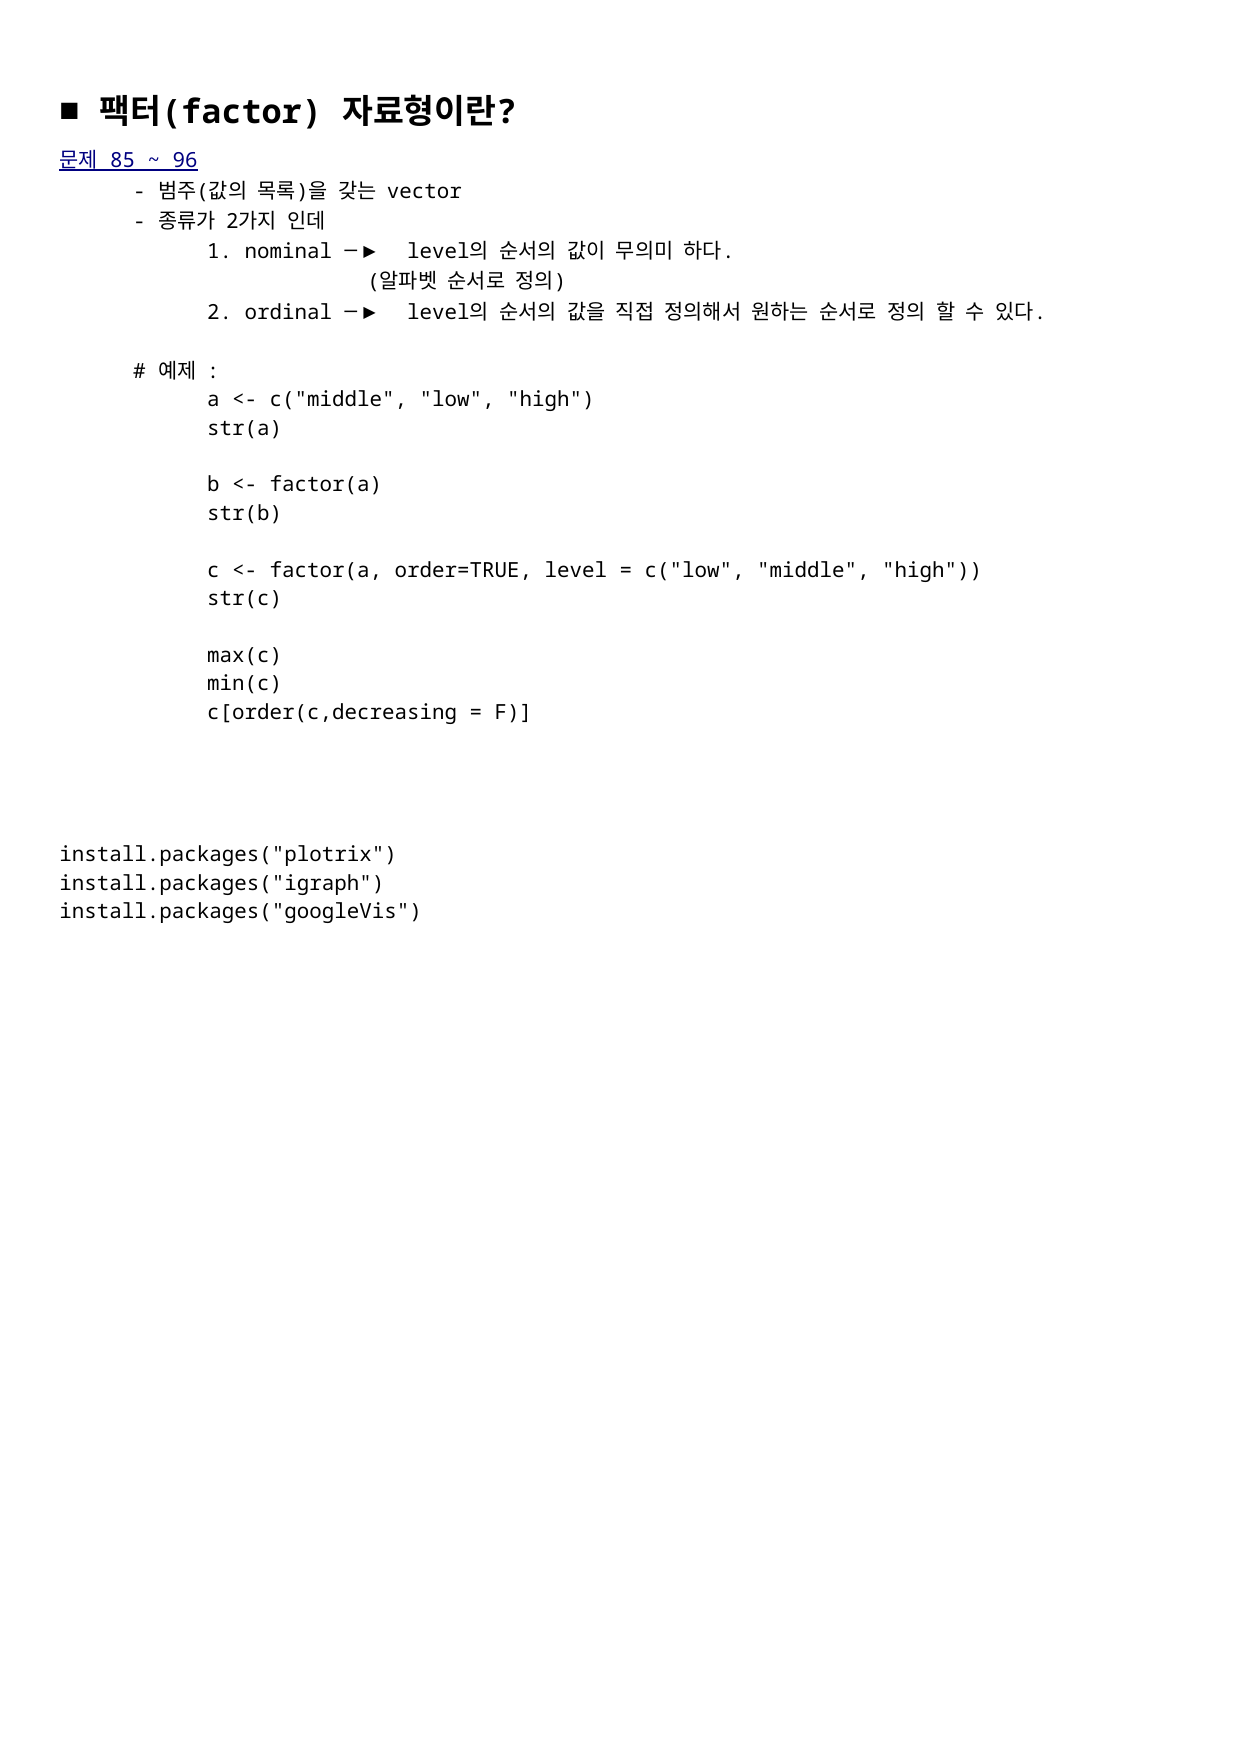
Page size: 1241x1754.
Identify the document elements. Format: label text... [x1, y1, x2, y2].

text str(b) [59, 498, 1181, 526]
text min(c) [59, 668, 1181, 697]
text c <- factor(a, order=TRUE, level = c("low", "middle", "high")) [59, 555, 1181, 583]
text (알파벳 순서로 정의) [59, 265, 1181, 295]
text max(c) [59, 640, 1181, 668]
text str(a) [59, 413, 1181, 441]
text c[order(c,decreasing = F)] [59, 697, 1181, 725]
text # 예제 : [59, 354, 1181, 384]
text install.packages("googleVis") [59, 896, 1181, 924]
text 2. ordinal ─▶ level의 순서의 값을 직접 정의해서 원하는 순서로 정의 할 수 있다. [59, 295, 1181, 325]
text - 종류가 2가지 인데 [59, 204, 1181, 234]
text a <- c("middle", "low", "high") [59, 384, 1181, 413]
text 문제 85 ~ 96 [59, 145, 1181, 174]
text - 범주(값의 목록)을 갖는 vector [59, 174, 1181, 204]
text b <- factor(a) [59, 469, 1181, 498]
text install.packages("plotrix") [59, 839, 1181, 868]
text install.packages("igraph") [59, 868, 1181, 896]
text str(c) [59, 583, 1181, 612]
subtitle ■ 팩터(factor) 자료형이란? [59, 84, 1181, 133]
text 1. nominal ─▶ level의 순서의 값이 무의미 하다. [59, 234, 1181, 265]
------
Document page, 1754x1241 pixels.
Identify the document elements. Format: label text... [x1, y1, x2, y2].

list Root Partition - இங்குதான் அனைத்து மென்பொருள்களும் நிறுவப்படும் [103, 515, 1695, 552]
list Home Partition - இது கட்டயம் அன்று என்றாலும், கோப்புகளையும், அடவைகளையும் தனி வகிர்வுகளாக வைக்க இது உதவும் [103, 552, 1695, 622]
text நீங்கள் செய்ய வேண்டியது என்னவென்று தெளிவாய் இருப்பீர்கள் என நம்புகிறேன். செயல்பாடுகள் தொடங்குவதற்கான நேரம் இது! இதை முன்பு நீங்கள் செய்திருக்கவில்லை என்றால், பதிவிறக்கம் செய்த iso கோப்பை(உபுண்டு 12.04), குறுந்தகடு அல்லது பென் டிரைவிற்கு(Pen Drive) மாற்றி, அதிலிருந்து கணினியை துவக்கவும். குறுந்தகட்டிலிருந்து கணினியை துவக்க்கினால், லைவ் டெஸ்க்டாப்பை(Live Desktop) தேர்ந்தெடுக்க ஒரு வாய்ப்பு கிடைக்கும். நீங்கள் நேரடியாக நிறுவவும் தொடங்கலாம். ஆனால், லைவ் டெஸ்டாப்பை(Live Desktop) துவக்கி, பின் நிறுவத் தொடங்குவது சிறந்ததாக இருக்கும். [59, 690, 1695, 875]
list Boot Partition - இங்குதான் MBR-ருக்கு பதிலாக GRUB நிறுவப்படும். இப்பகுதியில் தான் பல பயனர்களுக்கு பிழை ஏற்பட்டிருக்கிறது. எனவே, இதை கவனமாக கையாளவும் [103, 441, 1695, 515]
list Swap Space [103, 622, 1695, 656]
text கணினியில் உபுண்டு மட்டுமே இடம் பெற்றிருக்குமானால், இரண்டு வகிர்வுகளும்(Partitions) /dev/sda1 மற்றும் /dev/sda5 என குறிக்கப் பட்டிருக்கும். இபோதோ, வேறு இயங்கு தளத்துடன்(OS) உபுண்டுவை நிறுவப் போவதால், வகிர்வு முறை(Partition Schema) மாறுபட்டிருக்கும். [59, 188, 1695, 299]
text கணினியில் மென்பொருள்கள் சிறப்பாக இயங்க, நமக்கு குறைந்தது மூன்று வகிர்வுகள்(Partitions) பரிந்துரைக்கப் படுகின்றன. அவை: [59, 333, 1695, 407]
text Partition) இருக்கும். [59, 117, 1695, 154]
------
In the second listing, turn the lines into a Markdown table with the columns "Row" (a row number) and "Line" (the line itself), leaving out any blank lines. Begin at the line that contains "list Root Partition" and stop after the line that contains "text Partition) இருக்கும்.".

#### The solution
| Row | Line |
|---|---|
| 1 | list Root Partition - இங்குதான் அனைத்து மென்பொருள்களும் நிறுவப்படும் [103, 515, 1695, 552] |
| 2 | list Home Partition - இது கட்டயம் அன்று என்றாலும், கோப்புகளையும், அடவைகளையும் தனி வகிர்வுகளாக வைக்க இது உதவும் [103, 552, 1695, 622] |
| 3 | text நீங்கள் செய்ய வேண்டியது என்னவென்று தெளிவாய் இருப்பீர்கள் என நம்புகிறேன். செயல்பாடுகள் தொடங்குவதற்கான நேரம் இது! இதை முன்பு நீங்கள் செய்திருக்கவில்லை என்றால், பதிவிறக்கம் செய்த iso கோப்பை(உபுண்டு 12.04), குறுந்தகடு அல்லது பென் டிரைவிற்கு(Pen Drive) மாற்றி, அதிலிருந்து கணினியை துவக்கவும். குறுந்தகட்டிலிருந்து கணினியை துவக்க்கினால், லைவ் டெஸ்க்டாப்பை(Live Desktop) தேர்ந்தெடுக்க ஒரு வாய்ப்பு கிடைக்கும். நீங்கள் நேரடியாக நிறுவவும் தொடங்கலாம். ஆனால், லைவ் டெஸ்டாப்பை(Live Desktop) துவக்கி, பின் நிறுவத் தொடங்குவது சிறந்ததாக இருக்கும். [59, 690, 1695, 875] |
| 4 | list Boot Partition - இங்குதான் MBR-ருக்கு பதிலாக GRUB நிறுவப்படும். இப்பகுதியில் தான் பல பயனர்களுக்கு பிழை ஏற்பட்டிருக்கிறது. எனவே, இதை கவனமாக கையாளவும் [103, 441, 1695, 515] |
| 5 | list Swap Space [103, 622, 1695, 656] |
| 6 | text கணினியில் உபுண்டு மட்டுமே இடம் பெற்றிருக்குமானால், இரண்டு வகிர்வுகளும்(Partitions) /dev/sda1 மற்றும் /dev/sda5 என குறிக்கப் பட்டிருக்கும். இபோதோ, வேறு இயங்கு தளத்துடன்(OS) உபுண்டுவை நிறுவப் போவதால், வகிர்வு முறை(Partition Schema) மாறுபட்டிருக்கும். [59, 188, 1695, 299] |
| 7 | text கணினியில் மென்பொருள்கள் சிறப்பாக இயங்க, நமக்கு குறைந்தது மூன்று வகிர்வுகள்(Partitions) பரிந்துரைக்கப் படுகின்றன. அவை: [59, 333, 1695, 407] |
| 8 | text Partition) இருக்கும். [59, 117, 1695, 154] |